What the task requires
Reproduce all of the data that follows, character for character.

Source data
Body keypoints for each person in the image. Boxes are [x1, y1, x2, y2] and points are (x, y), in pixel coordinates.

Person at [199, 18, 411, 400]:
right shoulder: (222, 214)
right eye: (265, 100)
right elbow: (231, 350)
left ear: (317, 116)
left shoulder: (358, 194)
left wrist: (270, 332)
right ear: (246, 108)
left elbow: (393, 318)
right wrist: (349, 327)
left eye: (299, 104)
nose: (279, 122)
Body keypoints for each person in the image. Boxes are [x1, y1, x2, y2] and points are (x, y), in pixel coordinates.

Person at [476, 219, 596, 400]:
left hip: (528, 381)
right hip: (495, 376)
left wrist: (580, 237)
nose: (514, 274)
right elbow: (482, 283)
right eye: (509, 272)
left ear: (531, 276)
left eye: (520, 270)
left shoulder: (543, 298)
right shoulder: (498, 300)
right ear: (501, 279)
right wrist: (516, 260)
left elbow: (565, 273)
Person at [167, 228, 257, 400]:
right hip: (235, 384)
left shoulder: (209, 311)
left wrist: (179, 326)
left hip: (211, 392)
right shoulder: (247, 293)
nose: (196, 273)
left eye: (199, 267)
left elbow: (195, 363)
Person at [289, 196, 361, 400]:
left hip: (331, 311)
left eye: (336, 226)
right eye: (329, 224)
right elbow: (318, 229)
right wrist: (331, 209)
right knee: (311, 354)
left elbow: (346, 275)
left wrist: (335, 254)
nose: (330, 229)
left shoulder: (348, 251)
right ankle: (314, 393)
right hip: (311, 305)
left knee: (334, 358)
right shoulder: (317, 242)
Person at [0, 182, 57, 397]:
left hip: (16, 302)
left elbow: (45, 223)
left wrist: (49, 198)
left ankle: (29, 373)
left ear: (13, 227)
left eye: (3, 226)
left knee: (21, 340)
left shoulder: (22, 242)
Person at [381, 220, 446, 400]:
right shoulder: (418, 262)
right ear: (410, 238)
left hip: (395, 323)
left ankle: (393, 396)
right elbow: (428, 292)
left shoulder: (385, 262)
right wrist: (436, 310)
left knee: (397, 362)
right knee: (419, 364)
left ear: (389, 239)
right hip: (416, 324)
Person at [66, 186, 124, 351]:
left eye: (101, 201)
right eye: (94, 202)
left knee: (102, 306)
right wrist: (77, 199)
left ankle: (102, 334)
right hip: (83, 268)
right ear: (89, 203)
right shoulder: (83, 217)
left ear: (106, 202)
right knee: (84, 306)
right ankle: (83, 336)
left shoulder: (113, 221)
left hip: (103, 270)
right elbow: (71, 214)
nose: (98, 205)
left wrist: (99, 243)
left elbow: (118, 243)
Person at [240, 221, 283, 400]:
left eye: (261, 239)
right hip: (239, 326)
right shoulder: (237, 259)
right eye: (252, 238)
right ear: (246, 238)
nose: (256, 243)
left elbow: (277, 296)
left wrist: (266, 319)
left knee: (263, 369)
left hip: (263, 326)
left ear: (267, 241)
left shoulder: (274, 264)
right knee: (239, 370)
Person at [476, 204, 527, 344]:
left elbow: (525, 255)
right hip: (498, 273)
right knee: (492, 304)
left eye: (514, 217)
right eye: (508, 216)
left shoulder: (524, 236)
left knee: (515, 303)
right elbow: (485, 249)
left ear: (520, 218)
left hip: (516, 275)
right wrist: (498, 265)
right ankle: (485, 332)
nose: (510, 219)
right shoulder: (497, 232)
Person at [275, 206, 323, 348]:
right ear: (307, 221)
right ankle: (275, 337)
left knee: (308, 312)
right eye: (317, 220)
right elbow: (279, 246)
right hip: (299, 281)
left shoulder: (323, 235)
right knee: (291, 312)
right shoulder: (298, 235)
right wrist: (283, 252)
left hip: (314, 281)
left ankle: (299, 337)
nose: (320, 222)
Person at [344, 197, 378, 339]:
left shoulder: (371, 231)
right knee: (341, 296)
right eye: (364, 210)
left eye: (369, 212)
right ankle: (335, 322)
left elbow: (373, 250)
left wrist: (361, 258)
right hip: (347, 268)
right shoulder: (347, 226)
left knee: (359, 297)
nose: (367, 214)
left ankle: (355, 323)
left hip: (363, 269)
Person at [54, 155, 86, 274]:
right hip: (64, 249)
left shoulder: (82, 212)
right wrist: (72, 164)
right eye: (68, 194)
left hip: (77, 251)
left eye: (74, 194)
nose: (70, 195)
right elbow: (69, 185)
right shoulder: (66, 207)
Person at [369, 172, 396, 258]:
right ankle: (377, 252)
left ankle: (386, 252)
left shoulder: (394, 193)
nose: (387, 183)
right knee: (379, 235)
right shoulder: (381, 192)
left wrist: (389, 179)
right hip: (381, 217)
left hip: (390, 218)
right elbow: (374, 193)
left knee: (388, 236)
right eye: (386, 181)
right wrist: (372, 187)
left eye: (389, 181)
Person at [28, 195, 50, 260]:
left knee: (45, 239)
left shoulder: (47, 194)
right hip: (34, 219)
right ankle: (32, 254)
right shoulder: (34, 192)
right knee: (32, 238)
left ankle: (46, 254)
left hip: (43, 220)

Your solution
Body keypoints for each person in the image. Boxes are [x1, y1, x2, y2] and points are (x, y), in pixel coordinates.

Person at [199, 18, 411, 400]:
right shoulder: (222, 214)
right eye: (265, 100)
right elbow: (231, 350)
left ear: (317, 116)
left shoulder: (358, 194)
left wrist: (270, 332)
right ear: (246, 108)
left elbow: (393, 318)
right wrist: (349, 327)
left eye: (299, 104)
nose: (279, 122)
Body keypoints for each person in the image. Boxes are [x1, y1, x2, y2] and points are (x, y), in pixel coordinates.

Person at [476, 219, 596, 400]:
left hip: (528, 381)
right hip: (495, 376)
left wrist: (580, 237)
nose: (514, 274)
right elbow: (482, 283)
right eye: (509, 272)
left ear: (531, 276)
left eye: (520, 270)
left shoulder: (543, 298)
right shoulder: (498, 300)
right ear: (501, 279)
right wrist: (516, 260)
left elbow: (565, 273)
Person at [167, 228, 257, 400]:
right hip: (235, 384)
left shoulder: (209, 311)
left wrist: (179, 326)
left hip: (211, 392)
right shoulder: (247, 293)
nose: (196, 273)
left eye: (199, 267)
left elbow: (195, 363)
Person at [289, 196, 361, 400]:
left hip: (331, 311)
left eye: (336, 226)
right eye: (329, 224)
right elbow: (318, 229)
right wrist: (331, 209)
right knee: (311, 354)
left elbow: (346, 275)
left wrist: (335, 254)
nose: (330, 229)
left shoulder: (348, 251)
right ankle: (314, 393)
right hip: (311, 305)
left knee: (334, 358)
right shoulder: (317, 242)
Person at [0, 182, 57, 397]:
left hip: (16, 302)
left elbow: (45, 223)
left wrist: (49, 198)
left ankle: (29, 373)
left ear: (13, 227)
left eye: (3, 226)
left knee: (21, 340)
left shoulder: (22, 242)
Person at [381, 220, 446, 400]:
right shoulder: (418, 262)
right ear: (410, 238)
left hip: (395, 323)
left ankle: (393, 396)
right elbow: (428, 292)
left shoulder: (385, 262)
right wrist: (436, 310)
left knee: (397, 362)
right knee: (419, 364)
left ear: (389, 239)
right hip: (416, 324)
Person at [66, 186, 124, 351]:
left eye: (101, 201)
right eye: (94, 202)
left knee: (102, 306)
right wrist: (77, 199)
left ankle: (102, 334)
right hip: (83, 268)
right ear: (89, 203)
right shoulder: (83, 217)
left ear: (106, 202)
right knee: (84, 306)
right ankle: (83, 336)
left shoulder: (113, 221)
left hip: (103, 270)
right elbow: (71, 214)
nose: (98, 205)
left wrist: (99, 243)
left elbow: (118, 243)
Person at [240, 221, 283, 400]:
left eye: (261, 239)
right hip: (239, 326)
right shoulder: (237, 259)
right eye: (252, 238)
right ear: (246, 238)
nose: (256, 243)
left elbow: (277, 296)
left wrist: (266, 319)
left knee: (263, 369)
left hip: (263, 326)
left ear: (267, 241)
left shoulder: (274, 264)
right knee: (239, 370)
Person at [476, 204, 527, 344]:
left elbow: (525, 255)
right hip: (498, 273)
right knee: (492, 304)
left eye: (514, 217)
right eye: (508, 216)
left shoulder: (524, 236)
left knee: (515, 303)
right elbow: (485, 249)
left ear: (520, 218)
left hip: (516, 275)
right wrist: (498, 265)
right ankle: (485, 332)
nose: (510, 219)
right shoulder: (497, 232)
Person at [275, 206, 323, 348]:
right ear: (307, 221)
right ankle: (275, 337)
left knee: (308, 312)
right eye: (317, 220)
right elbow: (279, 246)
right hip: (299, 281)
left shoulder: (323, 235)
right knee: (291, 312)
right shoulder: (298, 235)
right wrist: (283, 252)
left hip: (314, 281)
left ankle: (299, 337)
nose: (320, 222)
Person at [344, 197, 378, 339]:
left shoulder: (371, 231)
right knee: (341, 296)
right eye: (364, 210)
left eye: (369, 212)
right ankle: (335, 322)
left elbow: (373, 250)
left wrist: (361, 258)
right hip: (347, 268)
right shoulder: (347, 226)
left knee: (359, 297)
nose: (367, 214)
left ankle: (355, 323)
left hip: (363, 269)
Person at [54, 155, 86, 274]:
right hip: (64, 249)
left shoulder: (82, 212)
right wrist: (72, 164)
right eye: (68, 194)
left hip: (77, 251)
left eye: (74, 194)
nose: (70, 195)
right elbow: (69, 185)
right shoulder: (66, 207)
Person at [369, 172, 396, 258]:
right ankle: (377, 252)
left ankle: (386, 252)
left shoulder: (394, 193)
nose: (387, 183)
right knee: (379, 235)
right shoulder: (381, 192)
left wrist: (389, 179)
right hip: (381, 217)
left hip: (390, 218)
right elbow: (374, 193)
left knee: (388, 236)
right eye: (386, 181)
right wrist: (372, 187)
left eye: (389, 181)
Person at [28, 195, 50, 260]:
left knee: (45, 239)
left shoulder: (47, 194)
right hip: (34, 219)
right ankle: (32, 254)
right shoulder: (34, 192)
right knee: (32, 238)
left ankle: (46, 254)
left hip: (43, 220)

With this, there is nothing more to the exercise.